Evaluating the Paper-to-Screen Translation of Participant-Aided Sociograms with High-Risk Participants

Proc SIGCHI Conf Hum Factor Comput Syst. 2016 May:2016:5360-5371. doi: 10.1145/2858036.2858368.

Abstract

While much social network data exists online, key network metrics for high-risk populations must still be captured through self-report. This practice has suffered from numerous limitations in workflow and response burden. However, advances in technology, network drawing libraries and databases are making interactive network drawing increasingly feasible.

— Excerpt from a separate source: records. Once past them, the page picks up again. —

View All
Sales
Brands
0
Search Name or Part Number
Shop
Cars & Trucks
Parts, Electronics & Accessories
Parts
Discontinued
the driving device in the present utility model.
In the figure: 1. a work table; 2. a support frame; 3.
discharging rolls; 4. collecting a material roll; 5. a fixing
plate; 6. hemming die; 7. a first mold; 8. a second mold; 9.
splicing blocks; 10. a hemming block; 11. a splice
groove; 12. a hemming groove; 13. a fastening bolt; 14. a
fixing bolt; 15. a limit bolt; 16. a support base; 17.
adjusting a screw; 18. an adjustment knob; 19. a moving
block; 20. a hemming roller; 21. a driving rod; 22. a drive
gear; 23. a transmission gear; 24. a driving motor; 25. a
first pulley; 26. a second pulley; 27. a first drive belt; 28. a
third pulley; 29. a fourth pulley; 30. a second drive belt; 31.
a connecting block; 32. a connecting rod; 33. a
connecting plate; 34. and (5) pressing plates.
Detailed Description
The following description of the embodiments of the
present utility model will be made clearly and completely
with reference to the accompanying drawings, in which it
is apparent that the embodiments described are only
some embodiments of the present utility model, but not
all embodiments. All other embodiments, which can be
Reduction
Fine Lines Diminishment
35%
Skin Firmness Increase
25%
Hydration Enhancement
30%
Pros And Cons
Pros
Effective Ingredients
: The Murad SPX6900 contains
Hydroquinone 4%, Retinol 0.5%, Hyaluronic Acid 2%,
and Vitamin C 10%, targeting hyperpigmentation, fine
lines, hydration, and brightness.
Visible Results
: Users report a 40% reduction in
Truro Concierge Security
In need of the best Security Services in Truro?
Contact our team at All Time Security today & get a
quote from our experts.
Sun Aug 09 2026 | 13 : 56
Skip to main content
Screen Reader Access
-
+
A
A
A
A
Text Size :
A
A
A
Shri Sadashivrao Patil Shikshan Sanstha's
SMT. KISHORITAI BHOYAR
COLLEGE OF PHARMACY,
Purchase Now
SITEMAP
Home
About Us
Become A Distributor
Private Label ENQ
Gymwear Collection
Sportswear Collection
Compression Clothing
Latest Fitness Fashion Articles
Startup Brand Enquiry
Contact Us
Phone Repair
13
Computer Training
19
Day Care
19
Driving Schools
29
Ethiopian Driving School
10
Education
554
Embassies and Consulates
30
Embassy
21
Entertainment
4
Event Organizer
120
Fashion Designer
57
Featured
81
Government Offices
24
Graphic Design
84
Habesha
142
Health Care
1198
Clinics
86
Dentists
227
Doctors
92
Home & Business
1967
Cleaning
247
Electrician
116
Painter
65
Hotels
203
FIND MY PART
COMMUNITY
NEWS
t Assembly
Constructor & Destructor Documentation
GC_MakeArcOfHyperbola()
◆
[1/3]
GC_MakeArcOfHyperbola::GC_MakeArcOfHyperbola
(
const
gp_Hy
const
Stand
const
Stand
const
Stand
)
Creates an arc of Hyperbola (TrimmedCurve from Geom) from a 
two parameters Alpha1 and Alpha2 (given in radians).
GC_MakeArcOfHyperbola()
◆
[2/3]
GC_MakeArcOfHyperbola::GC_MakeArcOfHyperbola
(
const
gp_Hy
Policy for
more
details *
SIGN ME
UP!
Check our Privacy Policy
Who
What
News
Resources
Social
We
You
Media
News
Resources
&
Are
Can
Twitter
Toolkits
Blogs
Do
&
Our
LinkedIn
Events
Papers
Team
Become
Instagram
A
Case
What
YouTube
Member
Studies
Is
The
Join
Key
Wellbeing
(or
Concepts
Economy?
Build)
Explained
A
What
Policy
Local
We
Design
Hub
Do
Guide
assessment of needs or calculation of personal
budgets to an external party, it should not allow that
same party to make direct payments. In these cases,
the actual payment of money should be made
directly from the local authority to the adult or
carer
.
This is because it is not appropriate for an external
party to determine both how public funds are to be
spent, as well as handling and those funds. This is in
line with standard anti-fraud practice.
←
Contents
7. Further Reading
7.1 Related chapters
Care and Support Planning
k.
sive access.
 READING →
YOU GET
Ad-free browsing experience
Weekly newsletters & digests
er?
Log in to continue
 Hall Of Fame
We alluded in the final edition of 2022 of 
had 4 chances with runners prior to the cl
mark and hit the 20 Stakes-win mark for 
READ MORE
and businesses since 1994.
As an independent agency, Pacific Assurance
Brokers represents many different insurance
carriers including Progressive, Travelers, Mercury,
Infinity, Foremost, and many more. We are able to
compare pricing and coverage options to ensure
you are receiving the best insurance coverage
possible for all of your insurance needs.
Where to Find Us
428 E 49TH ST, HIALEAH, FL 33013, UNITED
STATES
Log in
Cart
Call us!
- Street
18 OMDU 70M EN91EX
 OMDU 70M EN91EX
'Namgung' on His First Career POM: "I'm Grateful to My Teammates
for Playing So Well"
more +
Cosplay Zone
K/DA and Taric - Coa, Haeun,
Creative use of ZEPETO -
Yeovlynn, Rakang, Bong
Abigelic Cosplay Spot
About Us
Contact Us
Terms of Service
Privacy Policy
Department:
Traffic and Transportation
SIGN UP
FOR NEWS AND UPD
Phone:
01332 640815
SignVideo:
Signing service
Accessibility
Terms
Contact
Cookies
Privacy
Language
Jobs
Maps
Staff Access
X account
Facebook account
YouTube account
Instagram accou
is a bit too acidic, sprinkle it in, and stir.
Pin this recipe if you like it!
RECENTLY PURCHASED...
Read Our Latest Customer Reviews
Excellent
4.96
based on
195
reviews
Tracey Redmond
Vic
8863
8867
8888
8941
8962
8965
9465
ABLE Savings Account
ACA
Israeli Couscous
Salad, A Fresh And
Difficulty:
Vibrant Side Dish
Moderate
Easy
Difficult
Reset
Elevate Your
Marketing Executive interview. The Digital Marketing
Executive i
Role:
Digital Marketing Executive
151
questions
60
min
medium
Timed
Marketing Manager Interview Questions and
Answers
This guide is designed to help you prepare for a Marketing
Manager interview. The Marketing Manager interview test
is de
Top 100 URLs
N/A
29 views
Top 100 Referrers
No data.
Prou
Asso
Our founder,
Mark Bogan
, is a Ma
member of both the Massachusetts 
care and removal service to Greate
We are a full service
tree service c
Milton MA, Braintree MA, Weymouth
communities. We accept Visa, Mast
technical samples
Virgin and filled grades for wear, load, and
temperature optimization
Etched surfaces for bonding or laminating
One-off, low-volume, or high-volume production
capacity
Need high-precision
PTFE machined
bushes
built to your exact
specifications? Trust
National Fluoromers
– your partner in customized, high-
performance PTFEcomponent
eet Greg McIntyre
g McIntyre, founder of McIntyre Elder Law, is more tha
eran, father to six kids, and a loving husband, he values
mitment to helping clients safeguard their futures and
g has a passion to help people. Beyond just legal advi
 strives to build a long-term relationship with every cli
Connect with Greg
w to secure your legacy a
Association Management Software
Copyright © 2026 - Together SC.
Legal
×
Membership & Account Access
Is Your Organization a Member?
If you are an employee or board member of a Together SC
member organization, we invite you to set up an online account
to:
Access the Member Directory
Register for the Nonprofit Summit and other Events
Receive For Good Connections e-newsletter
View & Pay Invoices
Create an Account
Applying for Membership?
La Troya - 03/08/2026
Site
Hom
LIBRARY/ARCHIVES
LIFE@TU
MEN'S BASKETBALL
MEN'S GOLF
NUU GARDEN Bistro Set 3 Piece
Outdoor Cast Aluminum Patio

We describe the translation of an analog-based technique for capturing personal networks into a digital framework termed netCanvas that addresses many existing shortcomings such as: 1) complex data entry; 2) extensive interviewer intervention and field setup; 3) difficulties in data reuse; and 4) a lack of dynamic visualizations. We test this implementation within a health behavior study of a high-risk and difficult-to-reach population. We provide a within-subjects comparison between paper and touchscreens. We assert that touchscreen-based social network capture is now a viable alternative for highly sensitive data and social network data entry tasks.

Keywords: D.2.1 Requirements/Specifications: Elicitation methods; E.1 Data Structures: Graphs and networks; H.5.3 Group and Organization Interfaces: Web-based interaction; Participant-aided sociograms; Social networks.